To a large extent, the decision to buy a home is an emotional one. Life events, like getting married, having children or landing a dream job are exciting times and often lead to serious consideration of buying a home. The National Housing Survey released quarterly by Fannie Mae suggests that this is not uncommon as most Americans buy a home for emotional reasons like having a good place to raise children, a place where their family can feel safe, space for their family and control over what happens to the living space. What about financial considerations?
Buying a home is likely the largest purchase most Americans will make during their lifetime. Maybe the home has become such an ingrained part of American life that as long as we qualify for a loan the rest of the financial picture doesn’t really matter to us. Maybe, but shouldn’t financial reasons for buying a home should carry at least as much weight as the emotional reasons? Here are five financial reasons to buy a home that we think are pretty important considerations.
You are paying for a roof over your head whether you own it or rent it. The question is, would you rather pay off your own debt or your landlord’s? There are certainly situations where it makes more sense to rent than own but in the long run it is almost always more financially beneficial to own.
Owning a home is a form of “forced savings.” Let’s face it, putting off saving in order fund a lifestyle is the American way. With a house, part of the monthly payment goes toward principal and becomes equity in the home. That equity is, in essence, a savings account. The beauty of this savings account is that it is tough to spend because the only way to get to it is to sell the house.
Housing is a great leveraged investment. By leveraged we mean money has been borrowed against it in order to purchase it. Sure it is possible to buy gold, stocks, and many other investments with borrowed money but it is much easier to finance a home or even an apartment building. Even if you don’t consider your home to be an investment consider this: A two percent increase ($3000) in the value of a home bought for $150,000 with 20 percent down payment ($30,000) translates to a ten percent gain on cash invested. In the same scenario but with only 10 percent down payment, the same two percent rise in the value of the house becomes a 20 percent return on cash.

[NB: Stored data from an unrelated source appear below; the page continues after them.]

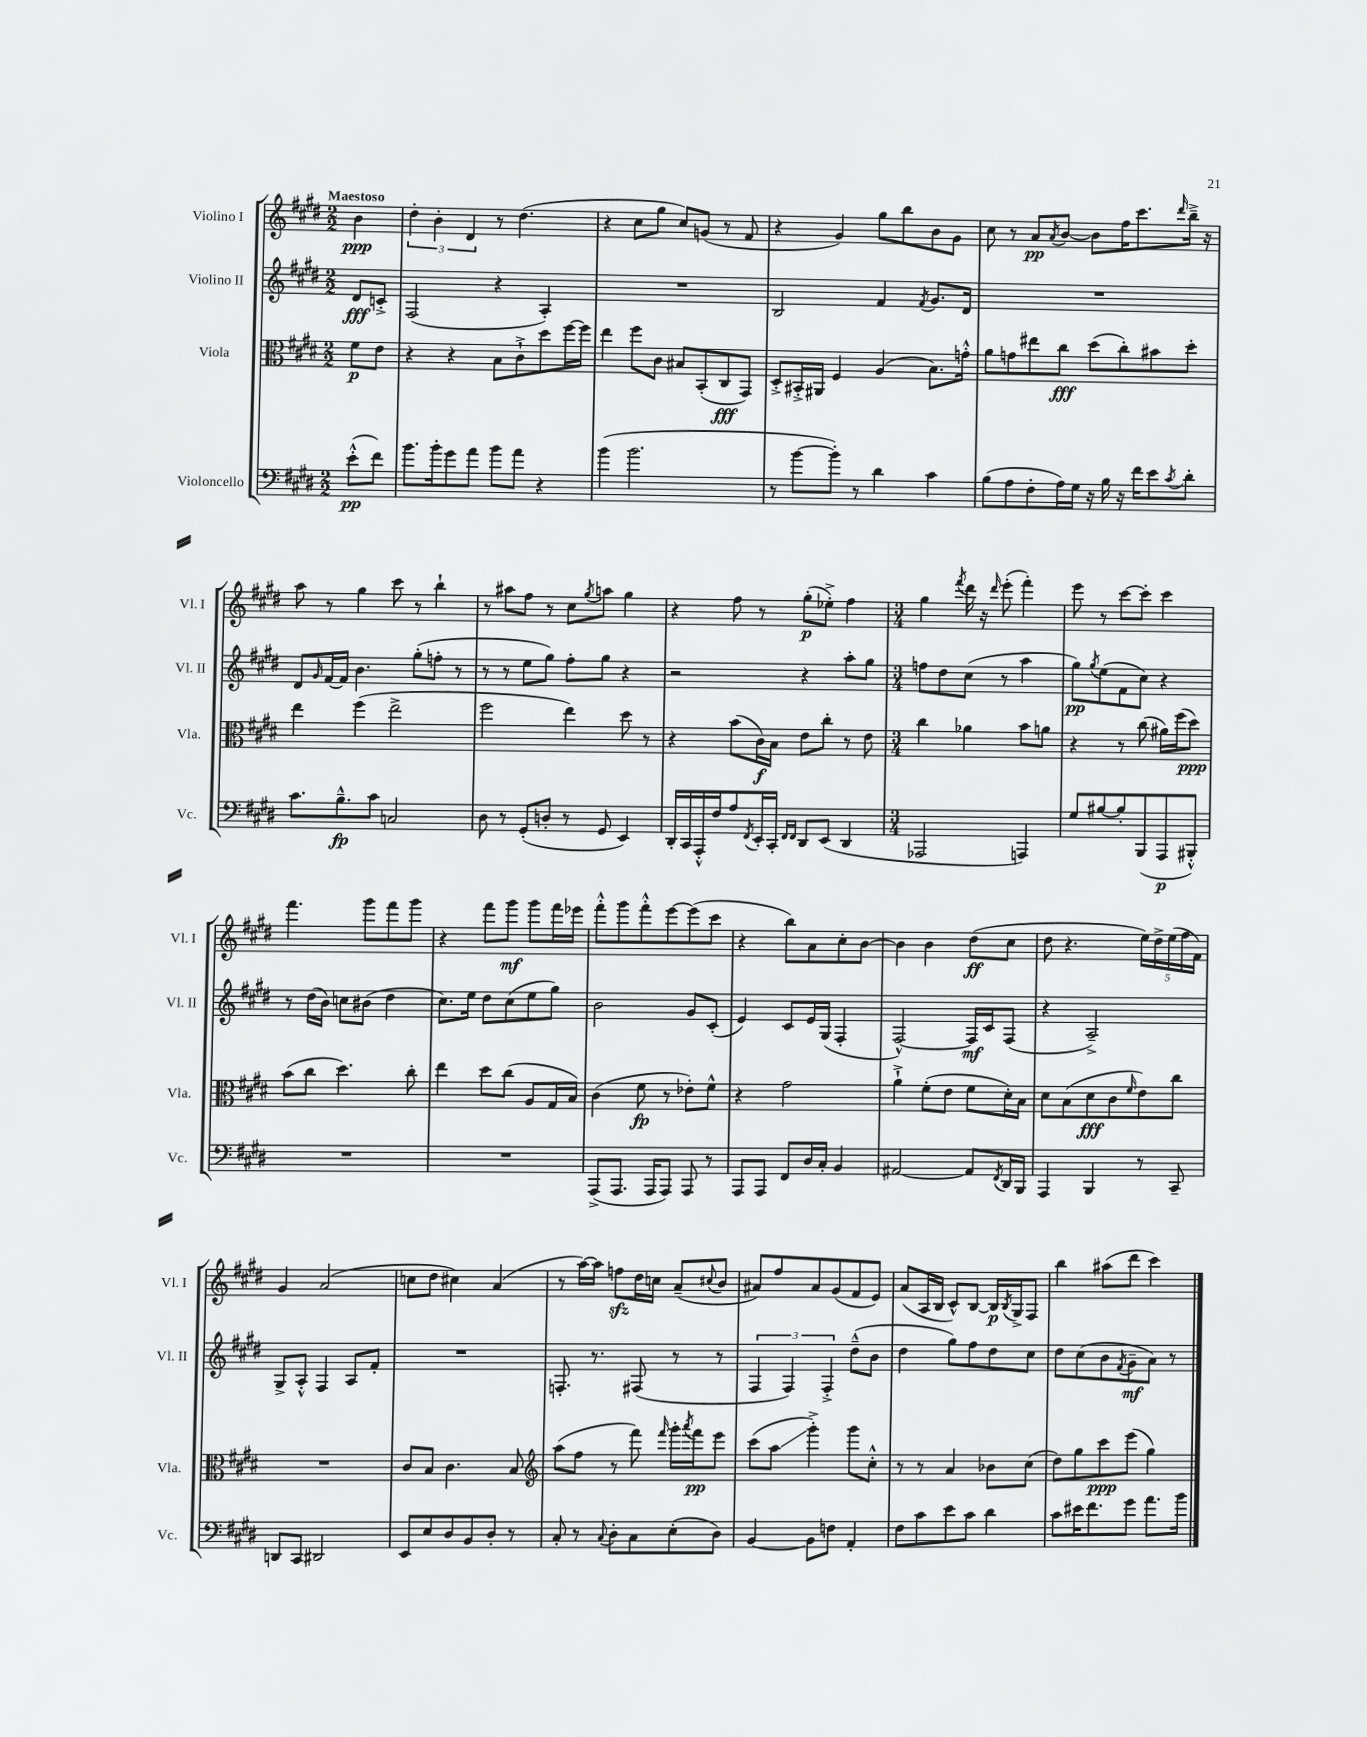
<<
\new StaffGroup <<
\new Staff = "s0" \with { instrumentName = "Violino I" shortInstrumentName = "Vl. I" } {
    \clef treble \key e \major \numericTimeSignature \time 2/2 \partial 4 \tempo "Maestoso"
    b'4\ppp |
    \tuplet 3/2 { dis''4-. b'4-. dis'4 } r8 dis''4.( |
    r4 cis''8 gis''8 cis''8) g'8( r8 fis'8 |
    r4 gis'4) gis''8 b''8 b'8 gis'8 |
    cis''8 r8 a'8\pp \acciaccatura { a'8 } b'8~ b'8 fis''16 cis'''8. \grace { dis'''16 } b''16---> r16 |
    a''8 r8 gis''4 cis'''8 r8 b''4-! |
    r8 ais''8 fis''8 r8 cis''8 \acciaccatura { gis''8 } a''8 gis''4 |
    r4 fis''8 r8 gis''8-.\p( ees''8-.->) fis''4 |
    \numericTimeSignature \time 3/4 gis''4 \acciaccatura { fis'''8 } dis'''16 r16 \grace { dis'''16 } e'''8-.( fis'''4-.) |
    e'''8 r8 cis'''8~ cis'''8-. cis'''4 |
    fis'''4. gis'''8 fis'''8 gis'''8 |
    r4 fis'''8 gis'''8\mf gis'''8 fis'''16 ees'''16 |
    fis'''8-.-^ gis'''8 fis'''8-.-^ e'''8~ e'''8( cis'''8 |
    r4 b''8) a'8 cis''8-. b'8~ |
    b'4 b'4 dis''8\ff( cis''8 |
    dis''8 r4. \tuplet 5/4 { e''16) dis''16-> e''16( fis''16 fis'16) } |
    gis'4 a'2( |
    c''8 dis''8 cis''4) a'4( |
    r8 a''16~) a''16 f''8\sfz dis''16 c''16 a'8--( \appoggiatura { cis''8 } b'8 |
    ais'8) fis''8 ais'8 gis'8( fis'8 e'8) |
    a'8( a16 b16 cis'8-^) b8~ b16\p \acciaccatura { b8 } gis16-> fis8 |
    b''4 ais''8( dis'''8 cis'''4) \bar "|." |
}
\new Staff = "s1" \with { instrumentName = "Violino II" shortInstrumentName = "Vl. II" } {
    \clef treble \key e \major \numericTimeSignature \time 2/2 \partial 4
    dis'8\fff c'8-.-> |
    fis2( r4 a4-.) |
    R1 |
    b2 fis'4 \acciaccatura { fis'8 } gis'8. dis'16 |
    R1 |
    dis'8 \grace { gis'16 } fis'16~ fis'16 b'4. gis''8-.( f''8-. r8 |
    r8 r8 e''8 gis''8) fis''8-. gis''8 r4 |
    r2 r4 a''8-. gis''8 |
    \numericTimeSignature \time 3/4 f''8 dis''8 cis''8( r8 a''4 |
    gis''8\pp) \acciaccatura { gis''8 } e''8( fis'8 cis''8) r4 |
    r8 dis''16( b'16) c''8 bis'8( dis''4 |
    cis''8.) e''16 dis''8 cis''8( e''8 gis''8) |
    b'2 gis'8 cis'8-.( |
    e'4) cis'8 e'16 gis16( fis4-. |
    fis2~-^) fis16\mf cis'16 fis8( |
    r4 a2--->) |
    gis8-> a8-.-^ fis4 a8 fis'8-. |
    R2. |
    f8.-. r8. fis8( r8 r8 |
    \tuplet 3/2 { fis4 fis4) fis4-.-> } dis''8---^( b'8 |
    dis''4 gis''8) fis''8 dis''8 cis''8 |
    dis''8 cis''8( b'8 \acciaccatura { fis'8 } gis'8--\mf a'8) r8 \bar "|." |
}
\new Staff = "s2" \with { instrumentName = "Viola" shortInstrumentName = "Vla." } {
    \clef alto \key e \major \numericTimeSignature \time 2/2 \partial 4
    fis'8\p e'8 |
    r4 r4 b8 cis'8-!-> dis''8 fis''16~ fis''16 |
    e''4 fis''8 cis'8 bis8 b,8-.( cis8\fff gis,8) |
    dis8-.-> bis,16-.-> ais,16 fis4 a4( b8.) g'16-.-^ |
    a'8 g'8 eis''8 cis''8\fff dis''8( cis''8-.) bis'8 dis''8-. |
    e''4 fis''4( e''2-> |
    fis''2 e''4) dis''8 r8 |
    r4 b'8( cis'16\f) b16 e'8 cis''8-. r8 e'8 |
    \numericTimeSignature \time 3/4 cis''4 aes'4 b'8 a'8 |
    r4 r8 cis''8( ais'16) fis''16( dis''8\ppp) |
    b'8( cis''8 dis''4.) cis''8-. |
    e''4 dis''8 cis''8( a8 gis16 b16) |
    cis'4( fis'8\fp r8 ees'8-.) fis'8-^ |
    r4 gis'2 |
    a'4-!-> fis'8-.( e'8 fis'8 dis'16-.) b16 |
    dis'8 b8( dis'8\fff cis'8 \grace { fis'16 } e'8) cis''8 |
    R2. |
    cis'8 b8 cis'4. b8 |
    \clef treble a''8( fis''8 r8 fis'''8) \grace { fis'''16 } gis'''16-. \acciaccatura { a'''8 } fis'''16\pp e'''8 |
    cis'''8( a''8\glissando gis'''4-.->) gis'''8 cis''8-.-^ |
    r8 r8 a'4 bes'8 cis''8( |
    dis''8) gis''8 cis'''8\ppp e'''8( gis''4) \bar "|." |
}
\new Staff = "s3" \with { instrumentName = "Violoncello" shortInstrumentName = "Vc." } {
    \clef bass \key e \major \numericTimeSignature \time 2/2 \partial 4
    e'8-.-^\pp( fis'8) |
    b'8. b'16-. gis'8 a'8 b'8 a'8 r4 |
    b'4( b'2. |
    r8 b'8~ b'8-.) r8 dis'4 cis'4 |
    b8( a8 fis8-. a16) gis16 r16 b16 r16 fis'16 e'8 \acciaccatura { cis'8 } dis'8-. |
    cis'8. b8.---^\fp cis'8 c2 |
    dis8 r8 gis,8-.( d8-. r8 gis,8 e,4) |
    dis,16-. cis,16 a,,16-.-^ fis16 a8 \acciaccatura { fis,8 } e,16-. cis,16-. \grace { fis,16 fis,16 } dis,8 e,8( dis,4 |
    \numericTimeSignature \time 3/4 aes,,2 a,,4) |
    gis8 bis8~ bis8-. b,,8( a,,8\p bis,,8-.-^) |
    R2. |
    R2. |
    a,,8->( a,,8. a,,16 a,,8) a,,8 r8 |
    a,,8 a,,8 fis,8 dis16 cis16-. b,4 |
    ais,2~ ais,8 \acciaccatura { fis,8 } dis,16 b,,16 |
    a,,4 b,,4 r8 cis,8-- |
    d,8 cis,8 dis,2 |
    e,8 e8 dis8 b,8 dis8-. r8 |
    cis8-. r8 \appoggiatura { cis8 } dis8-. cis8 e8-.( dis8) |
    b,4~ b,8 f8 a,4-. |
    fis8 cis'8 e'8 cis'8 dis'4 |
    cis'8 eis'16 fis'8. gis'8 a'8. b'16 \bar "|." |
}
>>
>>
\layout { \context { \Score \remove "Bar_number_engraver" } }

Owning a home offers tax advantages. It is always wise to consult a tax professional when it comes to the tax ramifications of owning a home but it could also be very beneficial. In most cases mortgage interest paid on a primary residence can be deducted on the Federal Tax Return. If you have ever looked at the amortization schedule for a 30-year mortgage then you know that can be a substantial amount of money. Hopefully your local property taxes don’t equal the amount paid in mortgage interest but they too are tax deductible.
Potentially more significant than deductions is the ability to exclude capital gains on a primary residence. Single taxpayers can exclude up to $250,000 in gains (appreciation) realized when selling their primary residence and married tax payers filing jointly can exclude up to $500,000. The exclusion is available to those home owners who have lived in the house that was sold for two of the previous five years.

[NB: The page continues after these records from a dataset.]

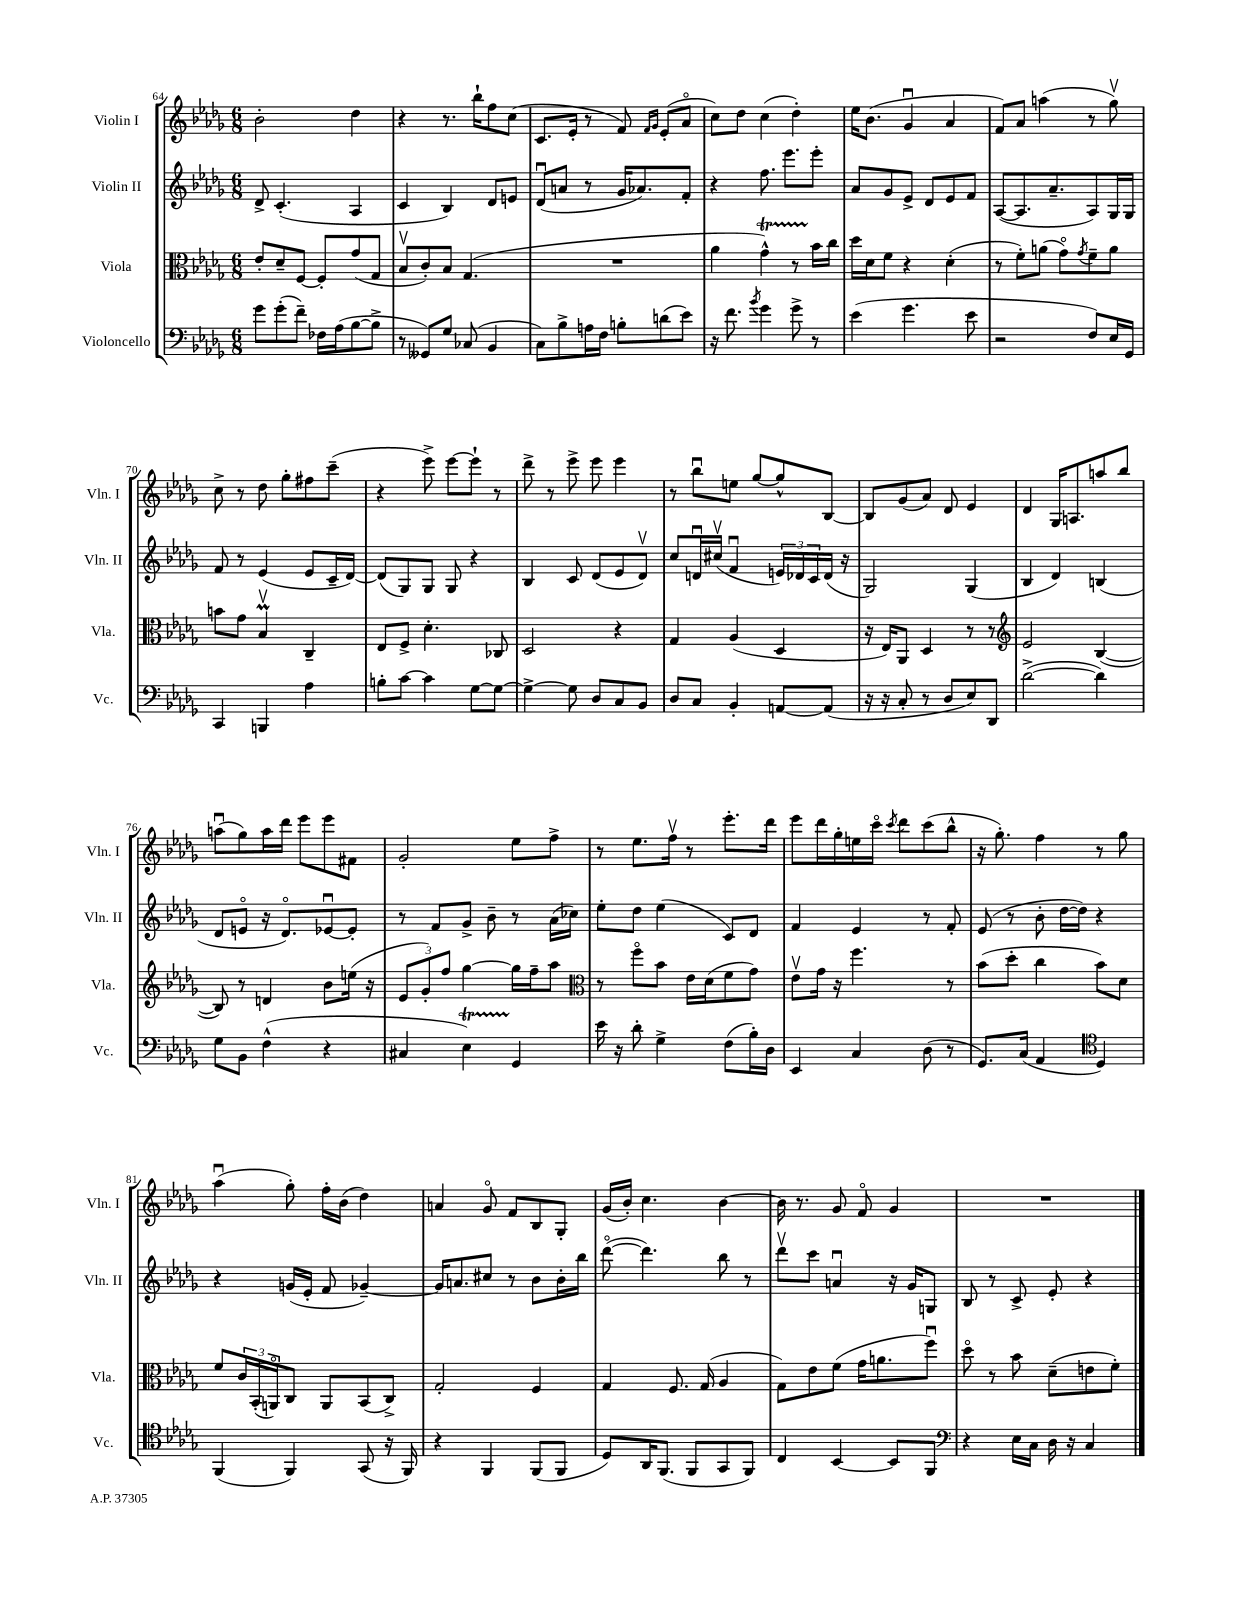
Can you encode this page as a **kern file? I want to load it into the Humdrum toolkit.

**kern	**kern	**kern	**kern
*staff4	*staff3	*staff2	*staff1
*clefF4	*clefC3	*clefG2	*clefG2
*k[b-e-a-d-g-]	*k[b-e-a-d-g-]	*k[b-e-a-d-g-]	*k[b-e-a-d-g-]
*M6/8	*M6/8	*M6/8	*M6/8
8g-	8e-'	8d-^	2b-'
(8g-'	8d-~	(4.c'	.
8f~)	[8F	.	.
16F-	8F']	.	.
(16A-	.	.	.
[8B-	(8g-	4A-	4dd-
8B-^]	8G-	.	.
=	=	=	=
8r	8B-v	4c	4r
8GG--)	8c')	.	.
8G-	8B-	4B-)	8.r
(8C-	(4.G-	.	.
.	.	.	16bb-`
4BB-	.	8d-	8ff
.	.	8e	(8cc
=	=	=	=
8C)	2.r	(8d-u	8.c
8B-^	.	8a	.
.	.	.	16e-'
16A	.	8r	8r
16F	.	.	.
8B'	.	16g-	8f)
.	.	8.a-)	.
.	.	.	16qqf
.	.	.	16qqg-
(8d	.	.	(8e-'
8e-)	.	8f'	8a-o
=	=	=	=
16r	4a-	4r	8cc)
8.f	.	.	.
.	.	.	8dd-
8qb-	.	.	.
4g-	4g-^^)	8.ff	(4cc
.	.	8.eee-	.
8g-^	8r	.	4dd-')
8r	16b-	8eee-'	.
.	16cc	.	.
=	=	=	=
(4e-	16dd-	8a-	16ee-
.	16d-	.	(8.b-
.	8f	8g-	.
4.g-	4r	8e-^	4g-u
.	.	8d-	.
.	(4d-'	8e-	4a-
8e-	.	8f	.
=	=	=	=
2r	8r	([8A-	8f)
.	8f')	8.A-]	8a-
.	(8a	.	(4aa
.	.	8.a-~	.
.	8g-o)	.	.
.	8qg-	.	.
8F)	8f~	8A-)	8r
16E-	8a	16G-	8gg-v)
16GG-	.	16G-	.
=	=	=	=
4CC	8b	8f	8cc^
.	8g-	8r	8r
4BBB	4B-v	(4e-	8dd-
.	.	.	8gg-'
4A-	4C~	8e-	8ff#
.	.	16c~	(8ccc~
.	.	[16d-)	.
=	=	=	=
8B'	8E-	(8d-]	4r
[8c	8F^	8G-)	.
4c]	4.d-'	8G-	8eee-^)
.	.	8G-	[8eee-
[8G-	.	4r	8eee-`]
8G-_	8C-	.	8r
=	=	=	=
4G-^_	2D-	4B-	8ddd-^
.	.	.	8r
8G-]	.	8c	8eee-^
8D-	.	(8d-	8eee-
8C	4r	8e-	4eee-
8BB-	.	8d-v)	.
=	=	=	=
8D-	4G-	8cc	8r
8C	.	16du	8bb-u
.	.	(16cc#v	.
4BB-'	(4A-	4fu	8ee
.	.	.	[8gg-
[8AA	4D-	24e)	8gg-^^]
.	.	24d-	.
.	.	24c	.
(8AA]	.	(16d-	[8B-
.	.	16r	.
=	=	=	=
16r	16r	2G-)	8B-]
16r	16E-)	.	.
8C'	8AA-	.	(8g-
8r	4D-	.	8a-)
8D-	.	.	8d-
8E-)	8r	(4G-	4e-
8DD-	8r	.	.
=	=	=	=
*	*clefG2	*	*
([2d-^	2e-	4B-	4d-
.	.	4d-)	16G-
.	.	.	8.A
4d-])	([4B-	(4B	8aa
.	.	.	8bb-
=	=	=	=
8G-	8B-])	8d-	(8aau
8BB-	8r	8eo	8gg-)
(4F^^	4d	16r	16aa
.	.	8.d-o)	16ddd-
.	.	.	8eee-
4r	8b-	[8e-u	8eee-
.	(16ee	8e-']	8f#
.	16r	.	.
=	=	=	=
4C#	12e-	8r	2g-'
.	12g-')	.	.
.	.	8f	.
.	12ff	.	.
4E-)	[4gg-	8g-^	.
.	.	8b-~	.
4GG-	16gg-]	8r	8ee-
.	16ff~	.	.
.	8aa-	(16a-	8ff^
.	.	16cc-)	.
=	=	=	=
*	*clefC3	*	*
16e-	8r	8ee-'	8r
16r	.	.	.
8d-'	8ffo	8dd-	8.ee-
4G-^	8b-	(4ee-	.
.	.	.	16ffv
.	16e-	.	8r
.	(16d-	.	.
(8F	8f	8c)	8.eee-'
16B-')	8g-)	8d-	.
16D-	.	.	16ddd-
=	=	=	=
4EE-	8e-v	4f	8eee-
.	16g-	.	16ddd-
.	16r	.	16gg-'
4C	4.ff	4e-	16ee
.	.	.	16ccco
.	.	.	8qccc
.	.	.	8ddd-
(8D-	.	8r	(8ccc
8r	8r	8f'	8bb-^^
=	=	=	=
8.GG-)	(8b-	(8e-	16r
.	.	.	8.gg-')
.	8dd-'	8r	.
(16C	.	.	.
4AA-	4cc	8b-'	4ff
.	.	[16dd-	.
.	.	16dd-])	.
*clefC4	*	*	*
4D-)	8b-)	4r	8r
.	8d-	.	8gg-
=	=	=	=
(4FF	8f	4r	(4aa-u
.	24c	.	.
.	(24BB-'	.	.
.	24AAo)	.	.
4FF)	8C	(16g	8gg-')
.	.	16e-'	.
.	8AA	8f	16ff'
.	.	.	(16b-
(8GG-	(8BB-	[4g-~)	4dd-)
16r	8C^)	.	.
16FF)	.	.	.
=	=	=	=
4r	2G-'	16g-]	4a
.	.	8.a	.
4FF	.	8cc#	8g-o
.	.	8r	8f
(8FF	4F	8b-	8B-
8FF	.	16b-'	8G-'
.	.	16bb-	.
=	=	=	=
8D-)	4G-	([8ddd-o	(16g-
.	.	.	16b-')
16AA-	.	4.ddd-])	4.cc
(8.FF	.	.	.
.	8.F	.	.
8FF	.	.	.
.	(16G-	.	.
8GG-	4A-	8bb-	[4b-
8FF)	.	8r	.
=	=	=	=
4C	8G-)	8ddd-v	16b-]
.	.	.	8.r
.	8e-	8ccc	.
[4BB-	(8f	4au	8g-
.	16g-	.	8fo
.	8.a	.	.
8BB-]	.	16r	4g-
.	.	16g-	.
8FF	8ffu)	8G	.
=	=	=	=
*clefF4	*	*	*
4r	8dd-o	8B-	2.r
.	8r	8r	.
16E-	8b-	8c^	.
16C	.	.	.
16D-	(8d-~	8e-'	.
16r	.	.	.
4C	8e	4r	.
.	8f')	.	.
==	==	==	==
*-	*-	*-	*-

Hedge against inflation by owning a home. Historically real estate has performed quite well against the Consumer Price Index which is the primary indicator of inflation. The linked page shows that real estate values aren’t likely to be affected by inflationary pressures and, in fact, almost always rise faster than inflation.
These financial reasons to buy a home probably won’t ever be more important to American home buyers than the emotional reasons noted above but we can keep them in our back pocket for those times when we want logic to prevail.